GIVEN DATA:
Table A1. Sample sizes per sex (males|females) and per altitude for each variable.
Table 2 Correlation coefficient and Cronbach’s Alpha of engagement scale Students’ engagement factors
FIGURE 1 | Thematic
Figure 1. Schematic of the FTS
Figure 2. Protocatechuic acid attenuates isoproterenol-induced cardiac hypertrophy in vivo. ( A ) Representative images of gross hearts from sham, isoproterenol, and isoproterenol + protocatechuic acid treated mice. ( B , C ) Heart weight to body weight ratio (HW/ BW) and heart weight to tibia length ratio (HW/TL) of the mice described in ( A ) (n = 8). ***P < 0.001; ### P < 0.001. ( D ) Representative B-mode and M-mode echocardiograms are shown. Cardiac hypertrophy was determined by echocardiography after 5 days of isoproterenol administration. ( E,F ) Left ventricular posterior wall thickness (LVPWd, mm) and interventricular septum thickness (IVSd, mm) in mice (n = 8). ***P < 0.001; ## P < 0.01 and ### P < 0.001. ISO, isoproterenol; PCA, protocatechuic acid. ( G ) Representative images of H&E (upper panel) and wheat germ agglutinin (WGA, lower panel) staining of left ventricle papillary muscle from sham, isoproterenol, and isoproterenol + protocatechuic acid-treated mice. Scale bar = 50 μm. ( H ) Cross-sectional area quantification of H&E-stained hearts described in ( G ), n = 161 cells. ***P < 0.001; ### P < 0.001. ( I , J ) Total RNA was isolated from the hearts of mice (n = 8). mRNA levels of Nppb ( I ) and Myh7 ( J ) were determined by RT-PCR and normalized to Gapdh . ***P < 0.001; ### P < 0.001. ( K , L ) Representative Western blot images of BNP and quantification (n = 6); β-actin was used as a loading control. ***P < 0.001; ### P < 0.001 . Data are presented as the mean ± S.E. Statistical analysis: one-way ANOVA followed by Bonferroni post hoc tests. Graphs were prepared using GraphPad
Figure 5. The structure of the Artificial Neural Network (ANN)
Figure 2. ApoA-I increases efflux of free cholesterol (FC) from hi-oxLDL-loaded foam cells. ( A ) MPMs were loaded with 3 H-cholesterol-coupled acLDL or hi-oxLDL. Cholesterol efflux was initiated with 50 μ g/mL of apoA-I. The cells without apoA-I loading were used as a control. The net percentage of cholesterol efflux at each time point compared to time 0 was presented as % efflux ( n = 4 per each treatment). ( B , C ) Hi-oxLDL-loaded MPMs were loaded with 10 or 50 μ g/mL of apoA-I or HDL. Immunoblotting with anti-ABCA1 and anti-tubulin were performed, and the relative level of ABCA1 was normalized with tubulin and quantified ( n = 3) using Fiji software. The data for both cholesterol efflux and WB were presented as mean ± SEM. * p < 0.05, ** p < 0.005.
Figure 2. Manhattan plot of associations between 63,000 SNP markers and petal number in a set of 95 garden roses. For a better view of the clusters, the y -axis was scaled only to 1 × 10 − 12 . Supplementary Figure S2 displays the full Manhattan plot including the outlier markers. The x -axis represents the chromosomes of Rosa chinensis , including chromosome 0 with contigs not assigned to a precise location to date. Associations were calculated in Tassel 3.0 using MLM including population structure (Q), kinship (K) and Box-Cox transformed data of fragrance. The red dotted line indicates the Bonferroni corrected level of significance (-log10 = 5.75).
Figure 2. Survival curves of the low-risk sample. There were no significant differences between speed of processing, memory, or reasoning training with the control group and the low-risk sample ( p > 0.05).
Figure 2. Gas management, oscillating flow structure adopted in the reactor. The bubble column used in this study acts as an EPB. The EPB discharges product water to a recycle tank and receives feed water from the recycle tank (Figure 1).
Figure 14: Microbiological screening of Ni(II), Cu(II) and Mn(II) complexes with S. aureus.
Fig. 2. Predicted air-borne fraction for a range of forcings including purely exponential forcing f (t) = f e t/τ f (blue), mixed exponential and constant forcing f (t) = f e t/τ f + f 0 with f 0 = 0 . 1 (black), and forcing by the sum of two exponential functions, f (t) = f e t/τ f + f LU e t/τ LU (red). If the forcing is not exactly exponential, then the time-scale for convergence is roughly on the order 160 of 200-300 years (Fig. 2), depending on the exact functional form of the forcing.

EXERCISE AIM: Please retype the listing above with no line missing.

TASK OUTPUT:
Table A1. Sample sizes per sex (males|females) and per altitude for each variable.
Table 2 Correlation coefficient and Cronbach’s Alpha of engagement scale Students’ engagement factors
FIGURE 1 | Thematic
Figure 1. Schematic of the FTS
Figure 2. Protocatechuic acid attenuates isoproterenol-induced cardiac hypertrophy in vivo. ( A ) Representative images of gross hearts from sham, isoproterenol, and isoproterenol + protocatechuic acid treated mice. ( B , C ) Heart weight to body weight ratio (HW/ BW) and heart weight to tibia length ratio (HW/TL) of the mice described in ( A ) (n = 8). ***P < 0.001; ### P < 0.001. ( D ) Representative B-mode and M-mode echocardiograms are shown. Cardiac hypertrophy was determined by echocardiography after 5 days of isoproterenol administration. ( E,F ) Left ventricular posterior wall thickness (LVPWd, mm) and interventricular septum thickness (IVSd, mm) in mice (n = 8). ***P < 0.001; ## P < 0.01 and ### P < 0.001. ISO, isoproterenol; PCA, protocatechuic acid. ( G ) Representative images of H&E (upper panel) and wheat germ agglutinin (WGA, lower panel) staining of left ventricle papillary muscle from sham, isoproterenol, and isoproterenol + protocatechuic acid-treated mice. Scale bar = 50 μm. ( H ) Cross-sectional area quantification of H&E-stained hearts described in ( G ), n = 161 cells. ***P < 0.001; ### P < 0.001. ( I , J ) Total RNA was isolated from the hearts of mice (n = 8). mRNA levels of Nppb ( I ) and Myh7 ( J ) were determined by RT-PCR and normalized to Gapdh . ***P < 0.001; ### P < 0.001. ( K , L ) Representative Western blot images of BNP and quantification (n = 6); β-actin was used as a loading control. ***P < 0.001; ### P < 0.001 . Data are presented as the mean ± S.E. Statistical analysis: one-way ANOVA followed by Bonferroni post hoc tests. Graphs were prepared using GraphPad
Figure 5. The structure of the Artificial Neural Network (ANN)
Figure 2. ApoA-I increases efflux of free cholesterol (FC) from hi-oxLDL-loaded foam cells. ( A ) MPMs were loaded with 3 H-cholesterol-coupled acLDL or hi-oxLDL. Cholesterol efflux was initiated with 50 μ g/mL of apoA-I. The cells without apoA-I loading were used as a control. The net percentage of cholesterol efflux at each time point compared to time 0 was presented as % efflux ( n = 4 per each treatment). ( B , C ) Hi-oxLDL-loaded MPMs were loaded with 10 or 50 μ g/mL of apoA-I or HDL. Immunoblotting with anti-ABCA1 and anti-tubulin were performed, and the relative level of ABCA1 was normalized with tubulin and quantified ( n = 3) using Fiji software. The data for both cholesterol efflux and WB were presented as mean ± SEM. * p < 0.05, ** p < 0.005.
Figure 2. Manhattan plot of associations between 63,000 SNP markers and petal number in a set of 95 garden roses. For a better view of the clusters, the y -axis was scaled only to 1 × 10 − 12 . Supplementary Figure S2 displays the full Manhattan plot including the outlier markers. The x -axis represents the chromosomes of Rosa chinensis , including chromosome 0 with contigs not assigned to a precise location to date. Associations were calculated in Tassel 3.0 using MLM including population structure (Q), kinship (K) and Box-Cox transformed data of fragrance. The red dotted line indicates the Bonferroni corrected level of significance (-log10 = 5.75).
Figure 2. Survival curves of the low-risk sample. There were no significant differences between speed of processing, memory, or reasoning training with the control group and the low-risk sample ( p > 0.05).
Figure 2. Gas management, oscillating flow structure adopted in the reactor. The bubble column used in this study acts as an EPB. The EPB discharges product water to a recycle tank and receives feed water from the recycle tank (Figure 1).
Figure 14: Microbiological screening of Ni(II), Cu(II) and Mn(II) complexes with S. aureus.
Fig. 2. Predicted air-borne fraction for a range of forcings including purely exponential forcing f (t) = f e t/τ f (blue), mixed exponential and constant forcing f (t) = f e t/τ f + f 0 with f 0 = 0 . 1 (black), and forcing by the sum of two exponential functions, f (t) = f e t/τ f + f LU e t/τ LU (red). If the forcing is not exactly exponential, then the time-scale for convergence is roughly on the order 160 of 200-300 years (Fig. 2), depending on the exact functional form of the forcing.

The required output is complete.